Spielbericht Profis

Von Null auf Held – Jan Derek Sörensen

04.11.2001, 00:00 Uhr von:  Tommes
Torjubel um Jan Derek Sörensen
Torjubel um Jan Derek Sörensen
© Bild: Onlinesport

Jan Derek Sörensen war beim 1:0 (0:0) Sieg der Borussia gegen den FC Kopenhagen der Mann des Abends. Der von den Fans geliebte, aber meist unglücklich in seinen Aktionen wirkende Sörensen, schoss den BVB in die nächste Runde des UEFA-Pokals und sich selbst eine große Last von den Schultern. Doch zu Beginn des Spieles stand ein anderer BVB-Stürmer im Interesse.

„Er spielt, er spielt nicht, er spielt.....“. Lange währten die Spekulationen um die Verletzung von Marcio Amoroso und es hätte vielleicht auch gar nicht gewundert, nach der letzten Meldung er spiele nicht, wenn er dann doch vielleicht aufgelaufen wäre. Aber er spielte nicht! Trainer Matthias Sammer gab Jan Derek Sörensen und dem „Held von Kopenhagen“ Heiko Herrlich das Vertrauen, vorne den knappen 1:0 Vorsprung aus dem Hinspiel beruhigend auszubauen. An Ihrer Seite sollte sich Lars Ricken in die Offensivbemühungen einschalten.

Es brennt im Stadion - Teil 1
Es brennt im Stadion - Teil 1

Die Fans aus Kopenhagen lieferten beim Einlaufen der Mannschaften Futter, für die hier in Dortmund und auch in anderen Vereinen diskutierte Frage Stimmung durch Bengalos. Ein „Fan“ der Gäste warf einen brennenden Bengalo über den Zaun in eine Gruppe von Fotografen.

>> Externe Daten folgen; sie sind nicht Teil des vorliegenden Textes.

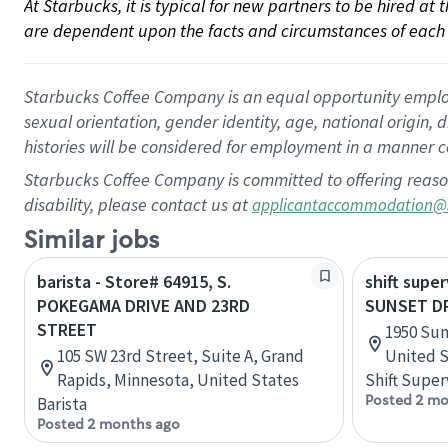
At Starbucks, it is typical for new partners to be hired at
are dependent upon the facts and circumstances of each 
Starbucks Coffee Company is an equal opportunity employer.
sexual orientation, gender identity, age, national origin, 
histories will be considered for employment in a manner co
Starbucks Coffee Company is committed to offering reaso
disability, please contact us at
applicantaccommodation@
Similar jobs
barista - Store# 64915, S.
shift super
POKEGAMA DRIVE AND 23RD
SUNSET D
STREET
1950 Sun
105 SW 23rd Street, Suite A, Grand
United S
Rapids, Minnesota, United States
Shift Super
Posted 2 mo
Barista
Posted 2 months ago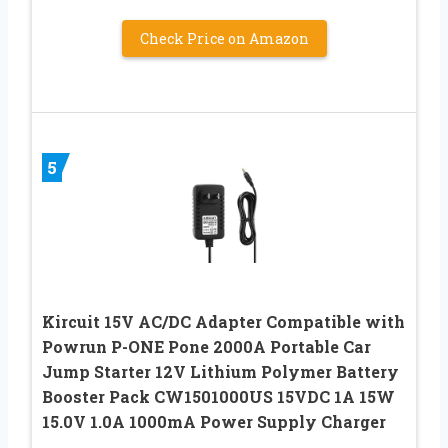
Check Price on Amazon
5
Kircuit 15V AC/DC Adapter Compatible with
Powrun P-ONE Pone 2000A Portable Car
‎Jump Starter 12V Lithium Polymer Battery
Booster Pack CW1501000US 15VDC 1A 15W
15.0V 1.0A 1000mA Power Supply Charger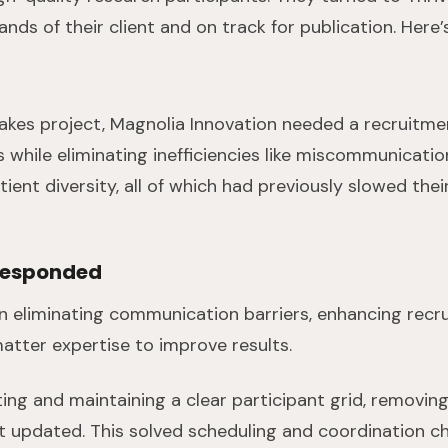
hands of their client and on track for publication. Her
akes project, Magnolia Innovation needed a recruitme
ts while eliminating inefficiencies like miscommunicati
tient diversity, all of which had previously slowed the
Responded
n eliminating communication barriers, enhancing recru
atter expertise to improve results.
ing and maintaining a clear participant grid, removi
it updated. This solved scheduling and coordination c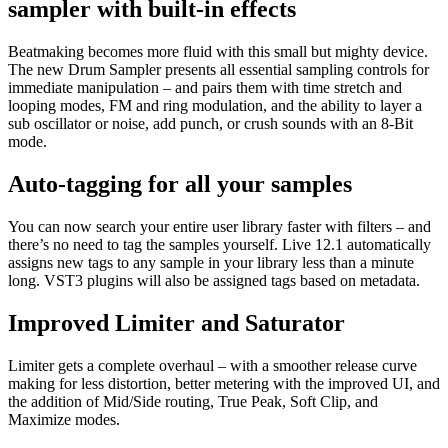
sampler with built-in effects
Beatmaking becomes more fluid with this small but mighty device.
The new Drum Sampler presents all essential sampling controls for
immediate manipulation – and pairs them with time stretch and
looping modes, FM and ring modulation, and the ability to layer a
sub oscillator or noise, add punch, or crush sounds with an 8-Bit
mode.
Auto-tagging for all your samples
You can now search your entire user library faster with filters – and
there’s no need to tag the samples yourself. Live 12.1 automatically
assigns new tags to any sample in your library less than a minute
long. VST3 plugins will also be assigned tags based on metadata.
Improved Limiter and Saturator
Limiter gets a complete overhaul – with a smoother release curve
making for less distortion, better metering with the improved UI, and
the addition of Mid/Side routing, True Peak, Soft Clip, and
Maximize modes.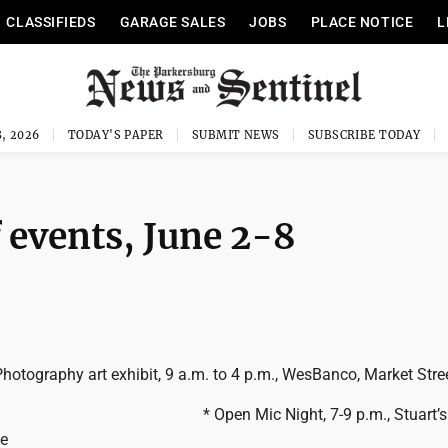
CLASSIFIEDS
GARAGE SALES
JOBS
PLACE NOTICE
L
, 2026
TODAY'S PAPER
SUBMIT NEWS
SUBSCRIBE TODAY
 events, June 2-8
Photography art exhibit, 9 a.m. to 4 p.m., WesBanco, Market Stre
* Open Mic Night, 7-9 p.m., Stuart’
le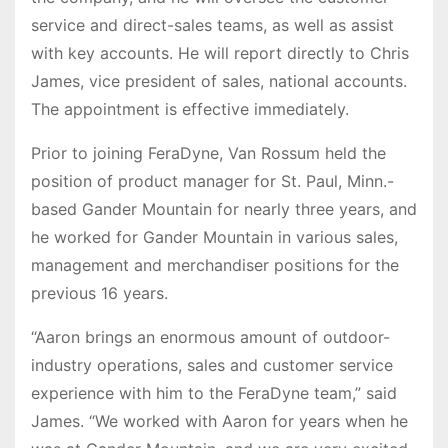
service and direct-sales teams, as well as assist
with key accounts. He will report directly to Chris
James, vice president of sales, national accounts.
The appointment is effective immediately.
Prior to joining FeraDyne, Van Rossum held the
position of product manager for St. Paul, Minn.-
based Gander Mountain for nearly three years, and
he worked for Gander Mountain in various sales,
management and merchandiser positions for the
previous 16 years.
“Aaron brings an enormous amount of outdoor-
industry operations, sales and customer service
experience with him to the FeraDyne team,” said
James. “We worked with Aaron for years when he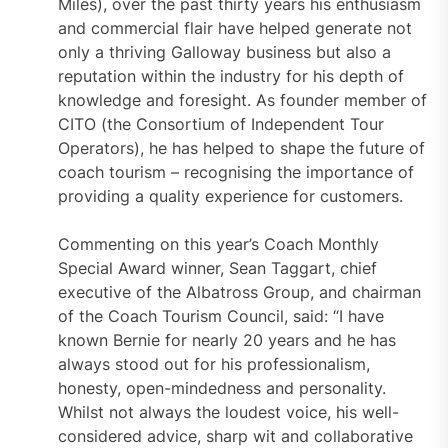
Miles), over the past thirty years his enthusiasm
and commercial flair have helped generate not
only a thriving Galloway business but also a
reputation within the industry for his depth of
knowledge and foresight. As founder member of
CITO (the Consortium of Independent Tour
Operators), he has helped to shape the future of
coach tourism – recognising the importance of
providing a quality experience for customers.
Commenting on this year’s Coach Monthly
Special Award winner, Sean Taggart, chief
executive of the Albatross Group, and chairman
of the Coach Tourism Council, said: “I have
known Bernie for nearly 20 years and he has
always stood out for his professionalism,
honesty, open-mindedness and personality.
Whilst not always the loudest voice, his well-
considered advice, sharp wit and collaborative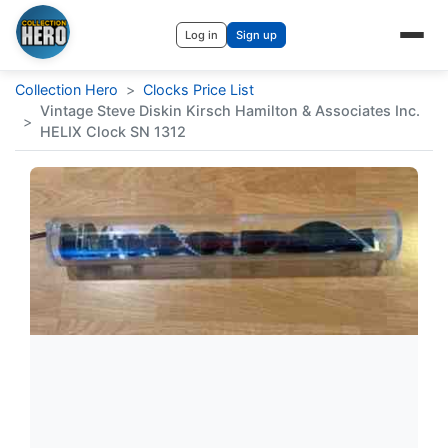
Log in
Sign up
Collection Hero
>
Clocks Price List
Vintage Steve Diskin Kirsch Hamilton & Associates Inc.
>
HELIX Clock SN 1312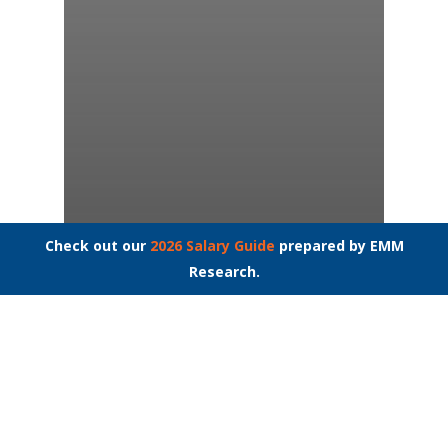
Check out our
2026 Salary Guide
prepared by EMM
Research.
Medical Secretary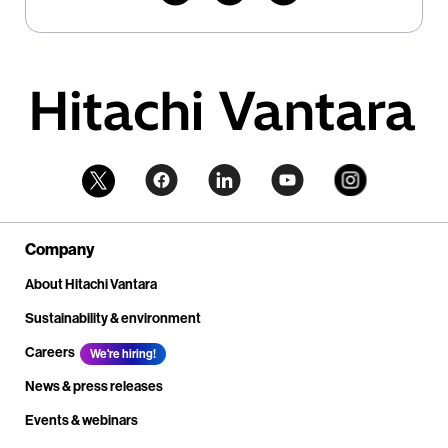
Company
About Hitachi Vantara
Sustainability & environment
Careers
We're hiring!
News & press releases
Events & webinars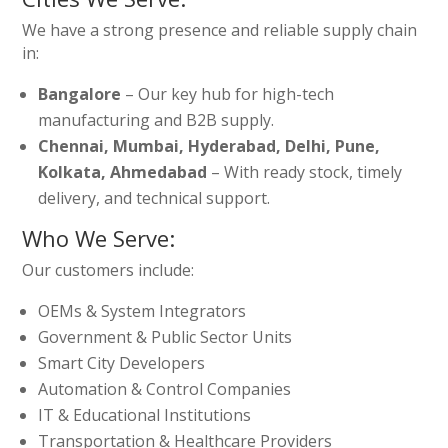
We have a strong presence and reliable supply chain
in:
Bangalore
– Our key hub for high-tech
manufacturing and B2B supply.
Chennai, Mumbai, Hyderabad, Delhi, Pune,
Kolkata, Ahmedabad
– With ready stock, timely
delivery, and technical support.
Who We Serve:
Our customers include:
OEMs & System Integrators
Government & Public Sector Units
Smart City Developers
Automation & Control Companies
IT & Educational Institutions
Transportation & Healthcare Providers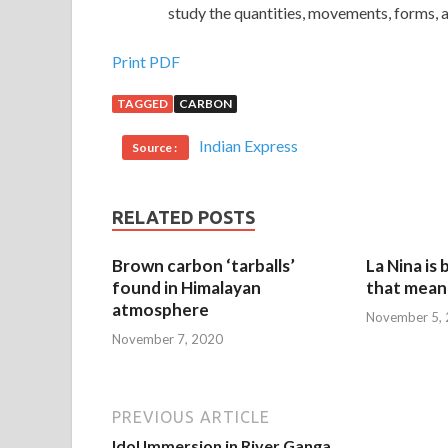
study the quantities, movements, forms, a
Print PDF
TAGGED
CARBON
Indian Express
Source :
RELATED POSTS
Brown carbon ‘tarballs’
La Nina is
found in Himalayan
that mean 
atmosphere
November 5,
November 7, 2020
PREVIOUS ARTICLE
Idol Immersion in River Ganga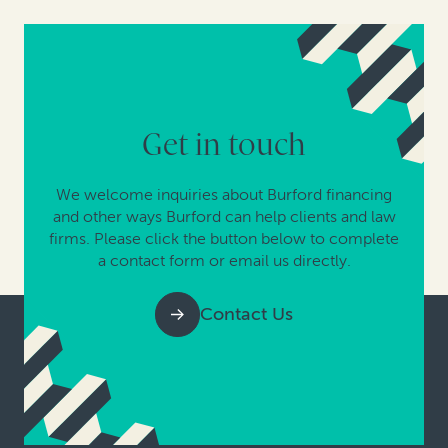
Get in touch
We welcome inquiries about Burford financing
and other ways Burford can help clients and law
firms. Please click the button below to complete
a contact form or email us directly.
Contact Us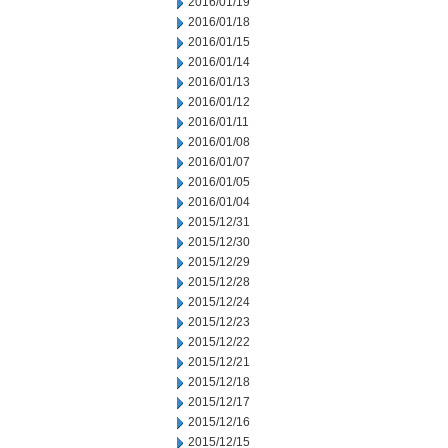
2016/01/19
2016/01/18
2016/01/15
2016/01/14
2016/01/13
2016/01/12
2016/01/11
2016/01/08
2016/01/07
2016/01/05
2016/01/04
2015/12/31
2015/12/30
2015/12/29
2015/12/28
2015/12/24
2015/12/23
2015/12/22
2015/12/21
2015/12/18
2015/12/17
2015/12/16
2015/12/15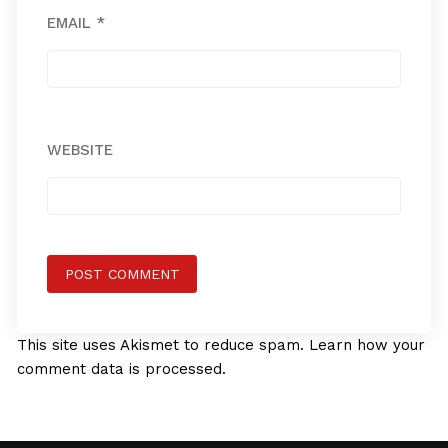
EMAIL
*
WEBSITE
This site uses Akismet to reduce spam.
Learn how your
comment data is processed.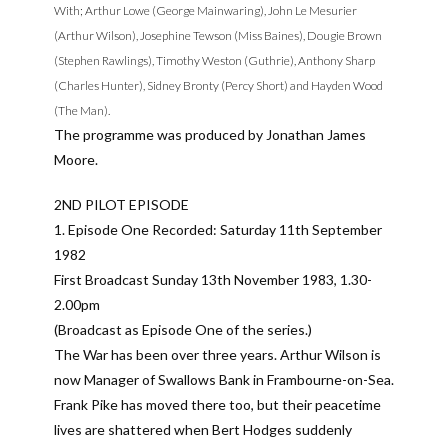
With; Arthur Lowe (George Mainwaring), John Le Mesurier
(Arthur Wilson), Josephine Tewson (Miss Baines), Dougie Brown
(Stephen Rawlings), Timothy Weston (Guthrie), Anthony Sharp
(Charles Hunter), Sidney Bronty (Percy Short) and Hayden Wood
(The Man).
The programme was produced by Jonathan James
Moore.
2ND PILOT EPISODE
1. Episode One Recorded: Saturday 11th September
1982
First Broadcast Sunday 13th November 1983, 1.30-
2.00pm
(Broadcast as Episode One of the series.)
The War has been over three years. Arthur Wilson is
now Manager of Swallows Bank in Frambourne-on-Sea.
Frank Pike has moved there too, but their peacetime
lives are shattered when Bert Hodges suddenly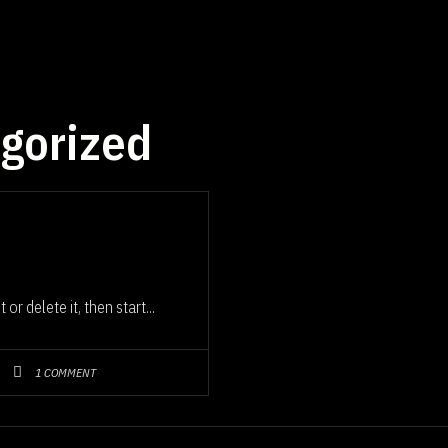
gorized
or delete it, then start...
1 COMMENT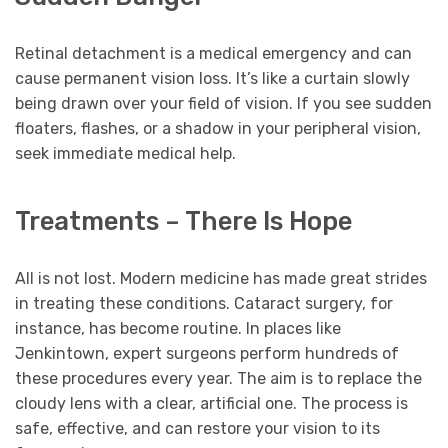
Retinal detachment is a medical emergency and can
cause permanent vision loss. It’s like a curtain slowly
being drawn over your field of vision. If you see sudden
floaters, flashes, or a shadow in your peripheral vision,
seek immediate medical help.
Treatments – There Is Hope
All is not lost. Modern medicine has made great strides
in treating these conditions. Cataract surgery, for
instance, has become routine. In places like
Jenkintown, expert surgeons perform hundreds of
these procedures every year. The aim is to replace the
cloudy lens with a clear, artificial one. The process is
safe, effective, and can restore your vision to its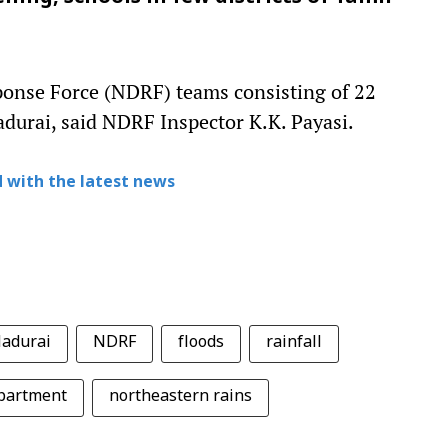
ponse Force (NDRF) teams consisting of 22
durai, said NDRF Inspector K.K. Payasi.
 with the latest news
adurai
NDRF
floods
rainfall
epartment
northeastern rains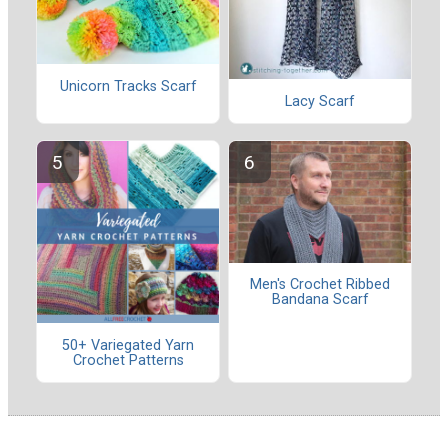
Unicorn Tracks Scarf
Lacy Scarf
Men's Crochet Ribbed
Bandana Scarf
50+ Variegated Yarn
Crochet Patterns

Ein herbeieilender Feuerwehrmann löschte das Ding mit einem Eimer Sand. Zum Glück kam bei dieser Aktion niemand zu schaden.

Nachdem im Vorverkauf noch 15000 Karten erhältlich waren, drohte ein Minusrekord. Vielleicht hatten es sich viele Dortmunder kurzfristig überlegt Ihre Borussia in diesem Wettbewerb doch zu unterstützen, aber auch die 1800 Freikarten, die der BVB an Schüler- und Jugendmannschaften im Rahmen einer Marketingaktion mit einer bekannten Burgerkette verteilte, verhalfen zu mittlerweile international üblichen 42500 Zuschauern.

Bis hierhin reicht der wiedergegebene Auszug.